**Goal of the exercise:** Turn the lines below, starting at the line containing "explicó que servidores" and ending at the line containing "三、闭会期间认真听取代", into a numbered list with blank lines omitted. Leave the pictures out of your answer.

**Data extracts:**
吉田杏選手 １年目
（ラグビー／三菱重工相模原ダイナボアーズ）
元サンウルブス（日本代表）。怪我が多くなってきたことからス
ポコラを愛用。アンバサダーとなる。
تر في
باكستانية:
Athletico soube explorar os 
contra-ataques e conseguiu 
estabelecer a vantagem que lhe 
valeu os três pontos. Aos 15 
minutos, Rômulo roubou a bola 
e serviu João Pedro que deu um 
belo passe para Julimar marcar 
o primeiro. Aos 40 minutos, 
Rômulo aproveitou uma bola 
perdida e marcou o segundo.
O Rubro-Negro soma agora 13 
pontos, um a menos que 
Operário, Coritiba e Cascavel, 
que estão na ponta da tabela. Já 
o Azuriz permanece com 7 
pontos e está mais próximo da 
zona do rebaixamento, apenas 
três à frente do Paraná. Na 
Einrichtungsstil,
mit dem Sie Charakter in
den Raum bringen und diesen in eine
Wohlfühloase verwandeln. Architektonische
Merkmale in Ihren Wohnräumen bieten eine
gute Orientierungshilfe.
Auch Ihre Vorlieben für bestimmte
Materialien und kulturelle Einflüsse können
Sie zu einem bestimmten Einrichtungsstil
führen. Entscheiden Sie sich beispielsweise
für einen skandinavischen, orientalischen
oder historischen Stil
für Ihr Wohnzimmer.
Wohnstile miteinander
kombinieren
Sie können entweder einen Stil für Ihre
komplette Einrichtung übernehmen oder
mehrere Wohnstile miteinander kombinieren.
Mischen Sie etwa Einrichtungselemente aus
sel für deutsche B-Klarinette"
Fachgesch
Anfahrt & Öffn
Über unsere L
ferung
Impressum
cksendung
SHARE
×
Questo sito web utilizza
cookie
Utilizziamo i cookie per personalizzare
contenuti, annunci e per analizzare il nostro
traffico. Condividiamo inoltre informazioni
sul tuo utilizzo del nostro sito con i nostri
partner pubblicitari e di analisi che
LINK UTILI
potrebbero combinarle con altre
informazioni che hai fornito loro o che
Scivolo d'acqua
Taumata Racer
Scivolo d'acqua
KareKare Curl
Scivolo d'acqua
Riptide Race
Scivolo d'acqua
--
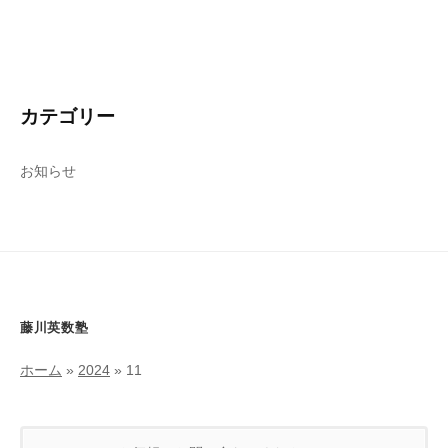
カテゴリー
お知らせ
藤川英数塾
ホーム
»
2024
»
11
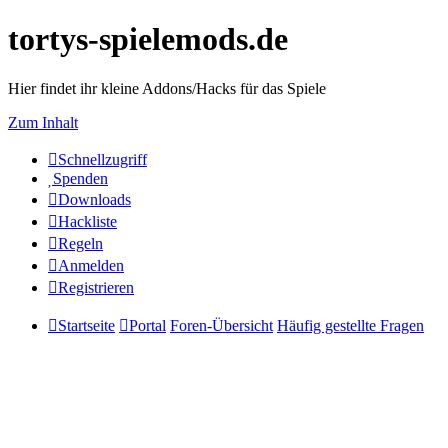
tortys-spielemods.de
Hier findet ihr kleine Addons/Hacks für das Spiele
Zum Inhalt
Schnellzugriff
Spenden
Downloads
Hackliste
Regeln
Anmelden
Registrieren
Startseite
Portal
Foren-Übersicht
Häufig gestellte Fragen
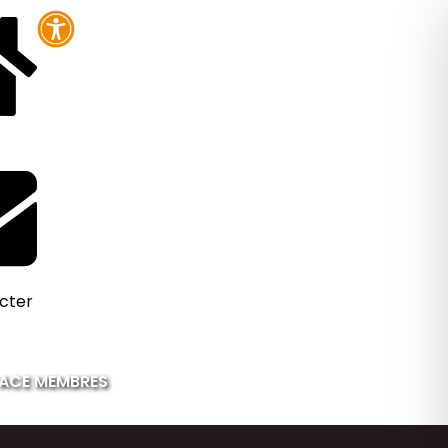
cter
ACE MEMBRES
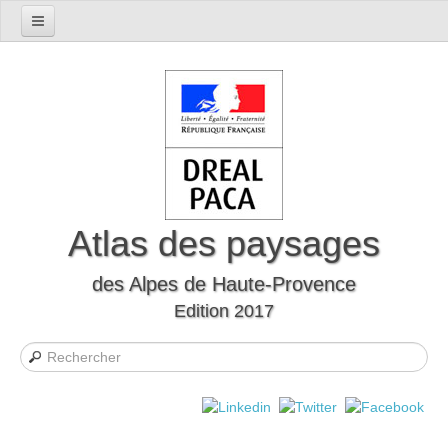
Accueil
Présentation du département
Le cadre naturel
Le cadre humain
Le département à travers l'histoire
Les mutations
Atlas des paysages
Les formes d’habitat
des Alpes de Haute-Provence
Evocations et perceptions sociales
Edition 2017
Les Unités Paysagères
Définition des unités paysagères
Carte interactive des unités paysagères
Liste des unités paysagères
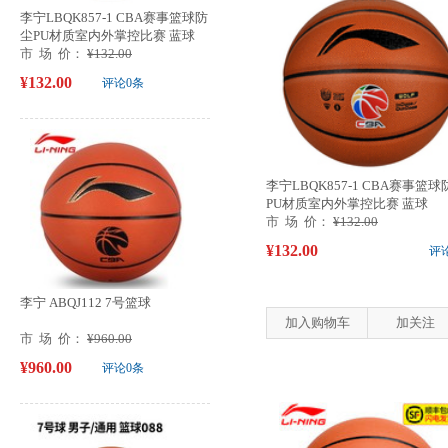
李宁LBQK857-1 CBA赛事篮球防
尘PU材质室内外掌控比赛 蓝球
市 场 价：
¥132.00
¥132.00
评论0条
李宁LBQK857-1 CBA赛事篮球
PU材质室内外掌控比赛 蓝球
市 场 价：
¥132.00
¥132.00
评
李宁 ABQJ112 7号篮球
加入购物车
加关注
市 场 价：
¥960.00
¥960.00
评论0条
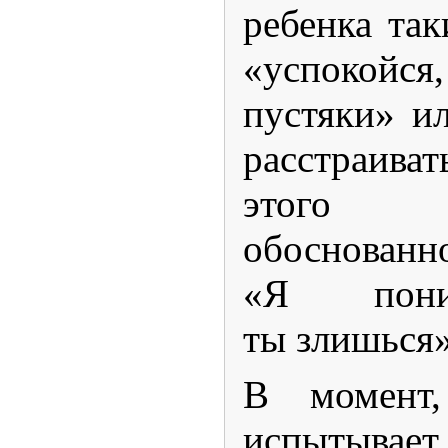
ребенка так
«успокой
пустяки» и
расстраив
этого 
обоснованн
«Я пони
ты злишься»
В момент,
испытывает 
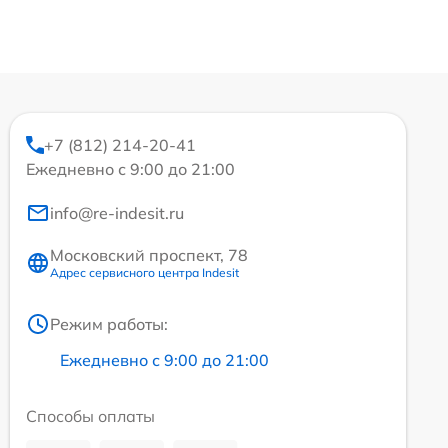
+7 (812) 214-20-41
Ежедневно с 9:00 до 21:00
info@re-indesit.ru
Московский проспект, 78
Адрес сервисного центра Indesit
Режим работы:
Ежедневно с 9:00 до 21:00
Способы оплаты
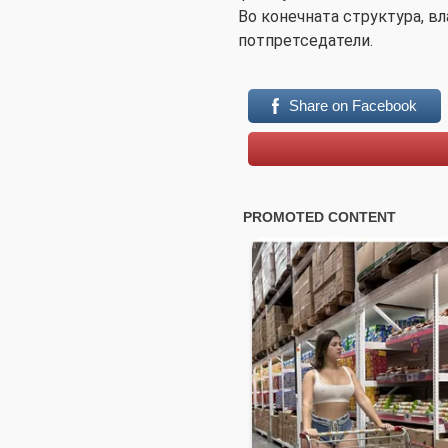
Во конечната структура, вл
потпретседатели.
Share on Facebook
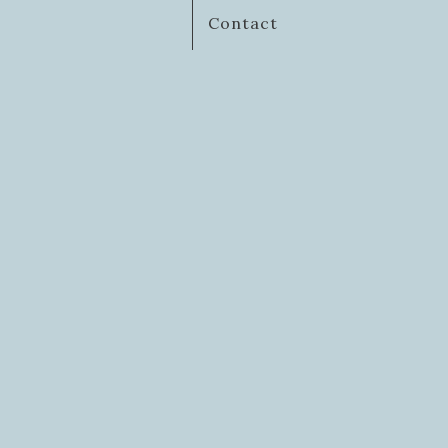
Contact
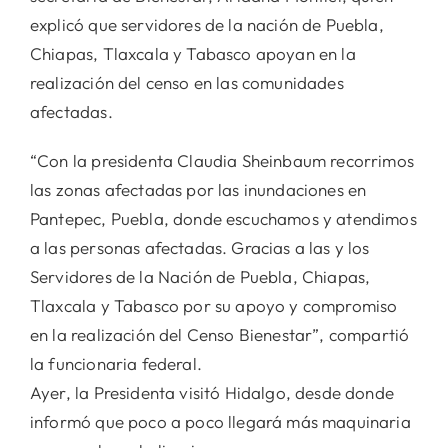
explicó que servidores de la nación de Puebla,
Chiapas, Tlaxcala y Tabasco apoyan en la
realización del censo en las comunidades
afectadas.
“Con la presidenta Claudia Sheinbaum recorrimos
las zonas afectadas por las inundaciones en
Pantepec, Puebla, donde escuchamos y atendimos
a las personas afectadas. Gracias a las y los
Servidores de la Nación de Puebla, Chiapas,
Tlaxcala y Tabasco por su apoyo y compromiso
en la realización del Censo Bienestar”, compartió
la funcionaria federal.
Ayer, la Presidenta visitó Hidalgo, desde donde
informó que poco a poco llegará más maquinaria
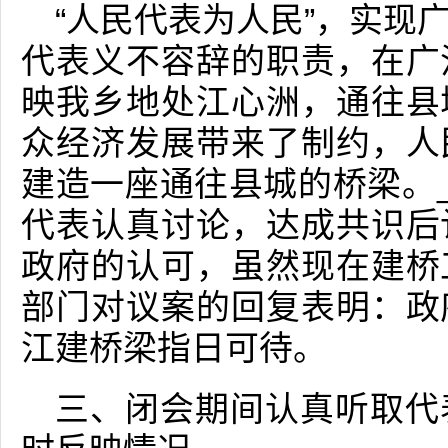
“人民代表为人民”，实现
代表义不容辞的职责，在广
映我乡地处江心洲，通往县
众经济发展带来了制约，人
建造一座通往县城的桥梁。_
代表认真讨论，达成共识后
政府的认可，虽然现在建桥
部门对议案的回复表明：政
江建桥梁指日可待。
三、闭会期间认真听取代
==
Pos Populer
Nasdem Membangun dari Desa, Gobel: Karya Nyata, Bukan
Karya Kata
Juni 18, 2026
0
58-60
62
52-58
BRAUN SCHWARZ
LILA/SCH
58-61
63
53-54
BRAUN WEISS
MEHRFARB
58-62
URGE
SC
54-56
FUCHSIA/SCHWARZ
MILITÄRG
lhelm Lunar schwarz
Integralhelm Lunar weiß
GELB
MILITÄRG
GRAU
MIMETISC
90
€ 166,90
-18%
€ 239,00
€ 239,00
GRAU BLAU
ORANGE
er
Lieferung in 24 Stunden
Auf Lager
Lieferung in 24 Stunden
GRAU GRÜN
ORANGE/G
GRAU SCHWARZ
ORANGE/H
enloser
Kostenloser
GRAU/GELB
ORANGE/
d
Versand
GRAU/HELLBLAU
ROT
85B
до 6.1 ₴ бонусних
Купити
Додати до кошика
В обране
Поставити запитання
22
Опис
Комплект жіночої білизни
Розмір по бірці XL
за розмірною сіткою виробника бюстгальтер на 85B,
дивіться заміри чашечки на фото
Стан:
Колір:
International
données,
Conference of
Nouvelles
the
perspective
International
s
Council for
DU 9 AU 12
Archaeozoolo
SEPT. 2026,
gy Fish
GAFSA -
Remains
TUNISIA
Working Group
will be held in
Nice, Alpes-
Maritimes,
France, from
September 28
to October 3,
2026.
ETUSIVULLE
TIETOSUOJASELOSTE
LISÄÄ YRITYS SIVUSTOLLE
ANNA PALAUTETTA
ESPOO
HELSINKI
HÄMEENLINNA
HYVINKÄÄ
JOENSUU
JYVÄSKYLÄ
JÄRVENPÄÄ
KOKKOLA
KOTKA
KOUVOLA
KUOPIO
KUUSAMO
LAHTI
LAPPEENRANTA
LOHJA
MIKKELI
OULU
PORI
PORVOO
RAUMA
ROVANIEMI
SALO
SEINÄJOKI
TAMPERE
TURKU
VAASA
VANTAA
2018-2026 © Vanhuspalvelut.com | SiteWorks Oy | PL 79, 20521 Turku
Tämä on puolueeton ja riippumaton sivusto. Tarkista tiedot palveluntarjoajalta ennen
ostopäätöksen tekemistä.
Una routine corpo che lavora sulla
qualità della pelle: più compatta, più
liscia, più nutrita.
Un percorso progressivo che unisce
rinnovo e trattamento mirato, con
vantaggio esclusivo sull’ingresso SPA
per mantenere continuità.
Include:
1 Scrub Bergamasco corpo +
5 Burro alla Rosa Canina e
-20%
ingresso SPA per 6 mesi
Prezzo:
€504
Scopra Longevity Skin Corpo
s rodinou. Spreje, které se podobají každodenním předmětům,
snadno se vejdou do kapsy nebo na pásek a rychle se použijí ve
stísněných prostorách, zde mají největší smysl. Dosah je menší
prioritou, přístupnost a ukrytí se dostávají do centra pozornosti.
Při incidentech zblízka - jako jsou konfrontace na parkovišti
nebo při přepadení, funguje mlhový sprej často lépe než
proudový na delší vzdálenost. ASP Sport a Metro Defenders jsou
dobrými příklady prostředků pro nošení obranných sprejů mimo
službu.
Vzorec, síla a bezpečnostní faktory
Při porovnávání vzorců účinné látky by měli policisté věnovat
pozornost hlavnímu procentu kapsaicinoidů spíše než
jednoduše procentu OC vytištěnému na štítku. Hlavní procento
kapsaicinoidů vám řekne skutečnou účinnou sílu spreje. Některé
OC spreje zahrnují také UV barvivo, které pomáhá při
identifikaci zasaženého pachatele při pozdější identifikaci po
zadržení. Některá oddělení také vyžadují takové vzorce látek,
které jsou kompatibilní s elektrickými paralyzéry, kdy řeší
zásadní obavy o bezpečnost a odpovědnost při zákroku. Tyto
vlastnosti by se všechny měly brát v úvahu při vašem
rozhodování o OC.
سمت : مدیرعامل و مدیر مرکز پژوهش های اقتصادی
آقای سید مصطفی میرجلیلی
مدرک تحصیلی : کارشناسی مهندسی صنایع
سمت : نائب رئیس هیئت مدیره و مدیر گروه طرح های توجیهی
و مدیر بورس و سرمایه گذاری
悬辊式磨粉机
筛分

**Task result:**
1. explicó que servidores de la nación de Puebla,
2. Chiapas, Tlaxcala y Tabasco apoyan en la
3. realización del censo en las comunidades
4. afectadas.
5. “Con la presidenta Claudia Sheinbaum recorrimos
6. las zonas afectadas por las inundaciones en
7. Pantepec, Puebla, donde escuchamos y atendimos
8. a las personas afectadas. Gracias a las y los
9. Servidores de la Nación de Puebla, Chiapas,
10. Tlaxcala y Tabasco por su apoyo y compromiso
11. en la realización del Censo Bienestar”, compartió
12. la funcionaria federal.
13. Ayer, la Presidenta visitó Hidalgo, desde donde
14. informó que poco a poco llegará más maquinaria
15. “人民代表为人民”，实现
16. 代表义不容辞的职责，在广
17. 映我乡地处江心洲，通往县
18. 众经济发展带来了制约，人
19. 建造一座通往县城的桥梁。_
20. 代表认真讨论，达成共识后
21. 政府的认可，虽然现在建桥
22. 部门对议案的回复表明：政
23. 江建桥梁指日可待。
24. 三、闭会期间认真听取代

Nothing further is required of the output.